[Records contained in a dataset]
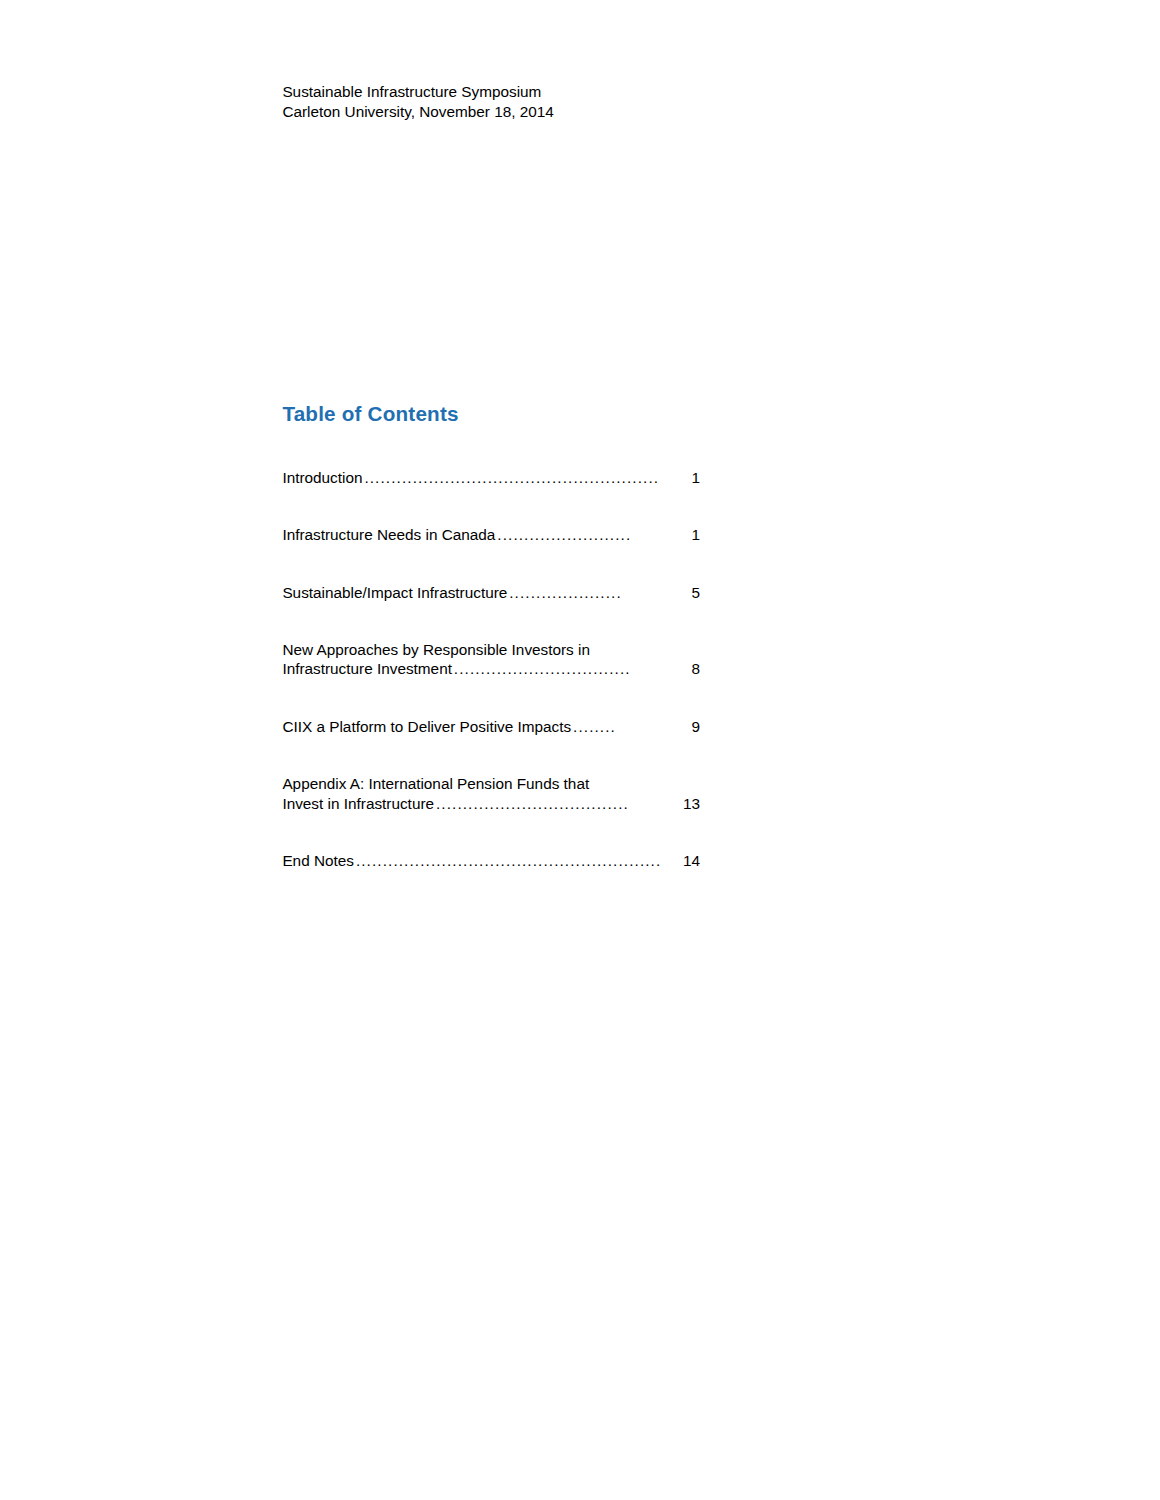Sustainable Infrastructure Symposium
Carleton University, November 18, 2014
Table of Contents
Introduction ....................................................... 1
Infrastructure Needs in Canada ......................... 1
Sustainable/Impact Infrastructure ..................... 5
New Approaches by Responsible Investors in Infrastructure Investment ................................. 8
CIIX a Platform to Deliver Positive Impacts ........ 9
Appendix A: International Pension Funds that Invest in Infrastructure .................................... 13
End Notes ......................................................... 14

* * *

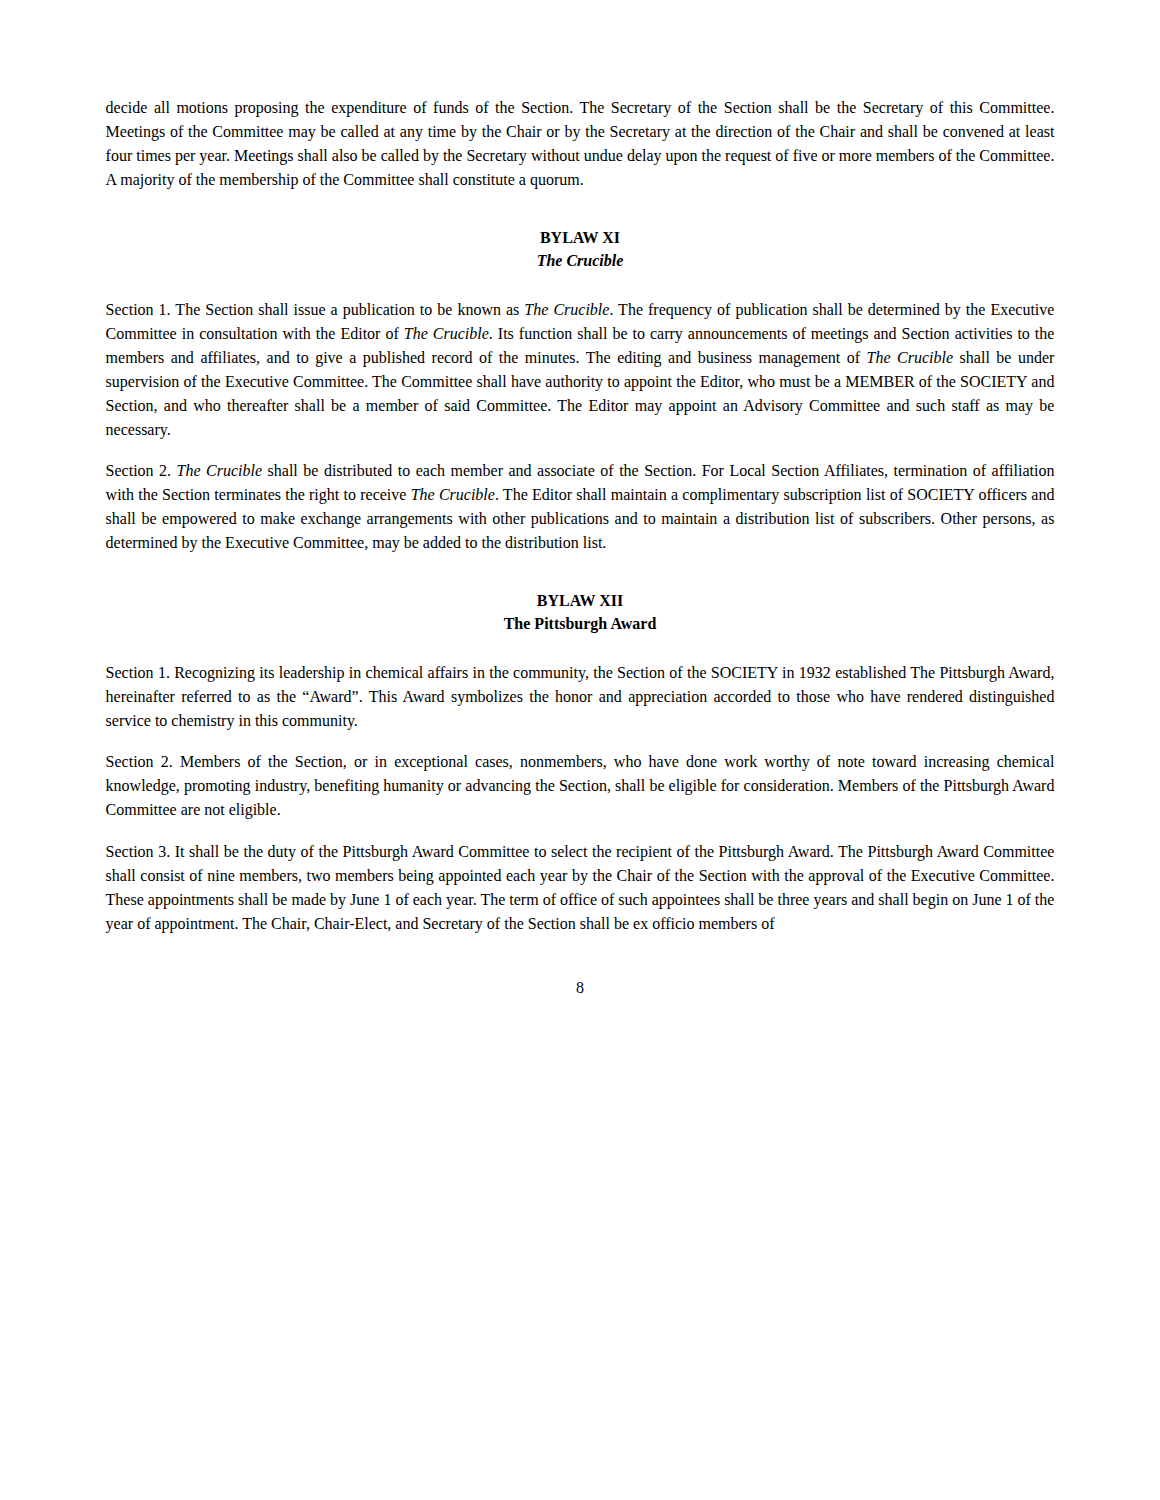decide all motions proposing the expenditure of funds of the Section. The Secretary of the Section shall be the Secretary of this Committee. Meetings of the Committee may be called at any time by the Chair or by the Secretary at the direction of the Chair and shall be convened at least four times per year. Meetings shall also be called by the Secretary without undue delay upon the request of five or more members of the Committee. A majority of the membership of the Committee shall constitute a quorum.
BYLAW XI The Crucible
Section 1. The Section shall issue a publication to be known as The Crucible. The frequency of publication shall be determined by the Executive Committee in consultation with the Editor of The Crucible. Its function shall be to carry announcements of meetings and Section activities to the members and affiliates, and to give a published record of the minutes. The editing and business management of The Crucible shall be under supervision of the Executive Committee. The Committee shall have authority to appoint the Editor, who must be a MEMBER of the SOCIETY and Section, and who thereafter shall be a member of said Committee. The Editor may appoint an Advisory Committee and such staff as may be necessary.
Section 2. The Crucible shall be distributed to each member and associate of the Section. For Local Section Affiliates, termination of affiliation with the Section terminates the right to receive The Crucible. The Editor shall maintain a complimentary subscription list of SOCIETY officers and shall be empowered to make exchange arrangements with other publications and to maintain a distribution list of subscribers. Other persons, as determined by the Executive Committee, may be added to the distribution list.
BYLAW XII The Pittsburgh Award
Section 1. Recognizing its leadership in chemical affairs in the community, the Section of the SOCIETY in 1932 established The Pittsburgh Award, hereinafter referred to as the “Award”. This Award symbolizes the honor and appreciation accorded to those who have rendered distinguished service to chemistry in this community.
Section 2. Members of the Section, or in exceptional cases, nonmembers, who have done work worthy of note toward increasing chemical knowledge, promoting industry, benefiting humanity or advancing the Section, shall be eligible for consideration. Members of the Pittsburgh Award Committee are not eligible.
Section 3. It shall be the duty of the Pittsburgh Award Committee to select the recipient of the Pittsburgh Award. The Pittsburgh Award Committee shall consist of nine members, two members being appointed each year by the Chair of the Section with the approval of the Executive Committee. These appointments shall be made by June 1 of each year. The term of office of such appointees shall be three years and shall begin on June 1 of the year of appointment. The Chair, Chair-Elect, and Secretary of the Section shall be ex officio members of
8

* * *

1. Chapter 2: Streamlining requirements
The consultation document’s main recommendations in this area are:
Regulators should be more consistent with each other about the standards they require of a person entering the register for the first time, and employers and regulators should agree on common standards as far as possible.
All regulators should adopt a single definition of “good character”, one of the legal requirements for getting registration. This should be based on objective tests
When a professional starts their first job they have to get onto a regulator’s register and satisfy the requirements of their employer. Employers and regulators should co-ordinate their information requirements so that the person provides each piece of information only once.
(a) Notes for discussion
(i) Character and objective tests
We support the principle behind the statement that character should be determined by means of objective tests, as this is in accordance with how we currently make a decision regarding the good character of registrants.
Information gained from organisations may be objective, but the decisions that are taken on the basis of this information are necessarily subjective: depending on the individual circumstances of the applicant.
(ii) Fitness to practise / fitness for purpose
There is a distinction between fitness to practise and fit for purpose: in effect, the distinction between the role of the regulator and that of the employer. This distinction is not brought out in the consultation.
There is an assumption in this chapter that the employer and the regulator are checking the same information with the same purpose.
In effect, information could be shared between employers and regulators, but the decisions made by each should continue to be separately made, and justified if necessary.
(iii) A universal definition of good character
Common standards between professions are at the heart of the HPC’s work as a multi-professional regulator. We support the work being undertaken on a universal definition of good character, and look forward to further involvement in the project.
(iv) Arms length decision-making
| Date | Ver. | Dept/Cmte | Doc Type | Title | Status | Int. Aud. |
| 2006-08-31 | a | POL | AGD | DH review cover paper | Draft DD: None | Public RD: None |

▶ _Task item_
Transcribe the lines above between the line holding "(ii) Fitness to" and the line holding "Public RD: None |", inclusive, exactly as they stand and with nothing added.

▶ _Exercise result_
(ii) Fitness to practise / fitness for purpose
There is a distinction between fitness to practise and fit for purpose: in effect, the distinction between the role of the regulator and that of the employer. This distinction is not brought out in the consultation.
There is an assumption in this chapter that the employer and the regulator are checking the same information with the same purpose.
In effect, information could be shared between employers and regulators, but the decisions made by each should continue to be separately made, and justified if necessary.
(iii) A universal definition of good character
Common standards between professions are at the heart of the HPC’s work as a multi-professional regulator. We support the work being undertaken on a universal definition of good character, and look forward to further involvement in the project.
(iv) Arms length decision-making
| Date | Ver. | Dept/Cmte | Doc Type | Title | Status | Int. Aud. |
| 2006-08-31 | a | POL | AGD | DH review cover paper | Draft DD: None | Public RD: None |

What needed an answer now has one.